Task statement ▸
Return every line of the records below word for word, omitting the pictures.

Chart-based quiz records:
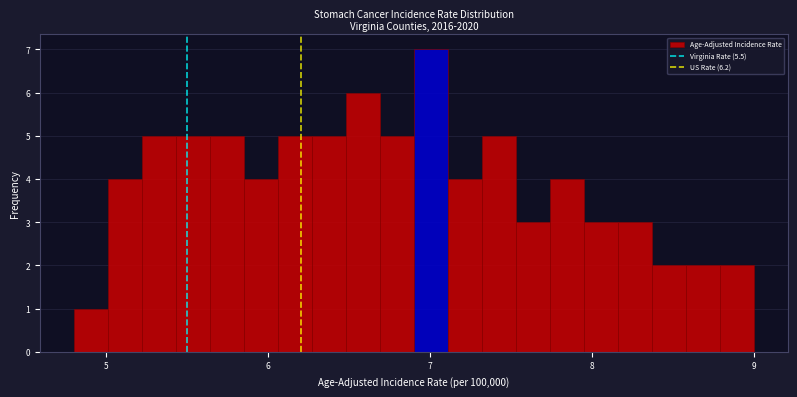

Around what value on the x-axis is the tallest bar? Give the approximate position of its centre, as read against the axis.

7.0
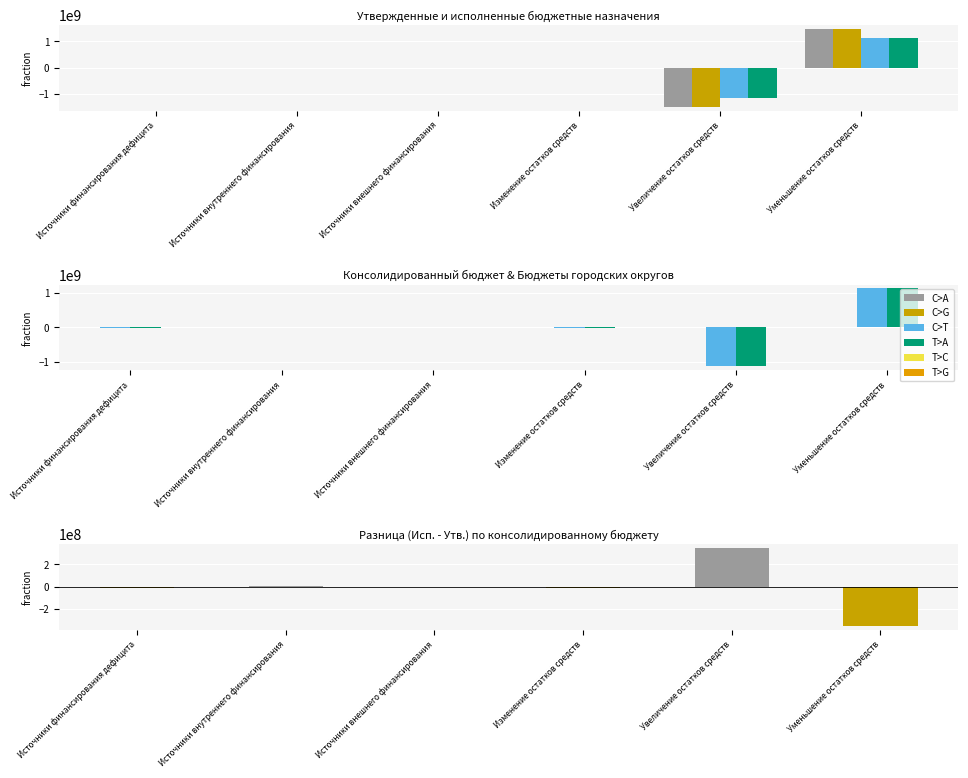

Which has a higher value, Уменьшение остатков средств or Изменение остатков средств?

Уменьшение остатков средств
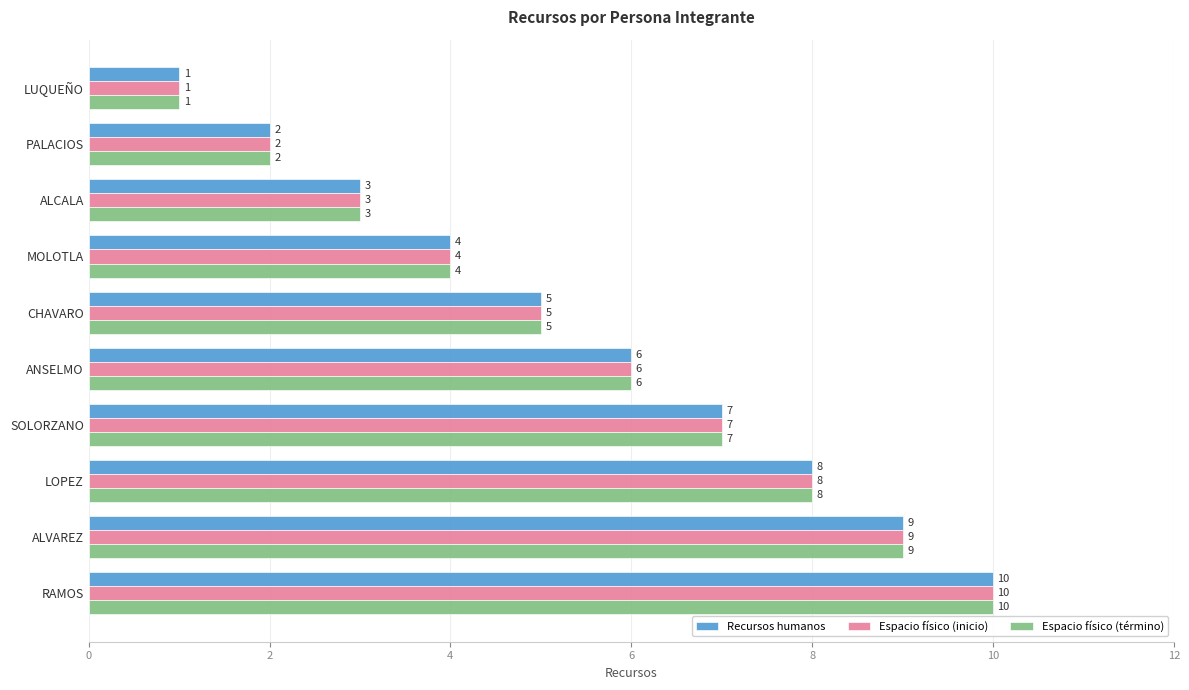

Count the Recursos humanos values in the range 3 to 8.

6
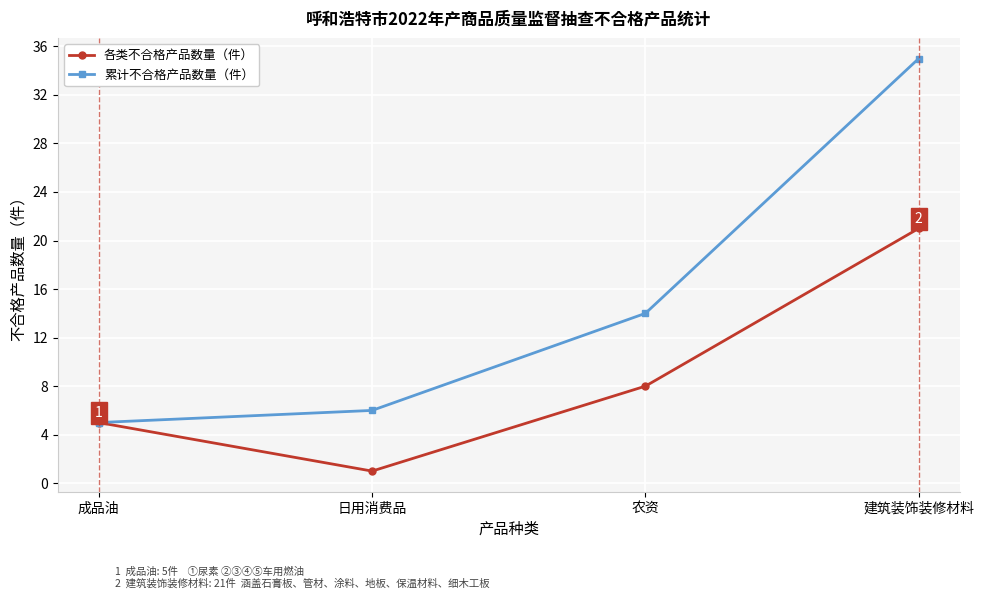

Which series changed the most between 农资 and 建筑装饰装修材料?

累计不合格产品数量（件）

Output for this exercise ▸
Around what value on the x-axis is the tallest bar? Give the approximate position of its centre, as read against the axis.

7.0

Which has a higher value, Уменьшение остатков средств or Изменение остатков средств?

Уменьшение остатков средств

Count the Recursos humanos values in the range 3 to 8.

6

Which series changed the most between 农资 and 建筑装饰装修材料?

累计不合格产品数量（件）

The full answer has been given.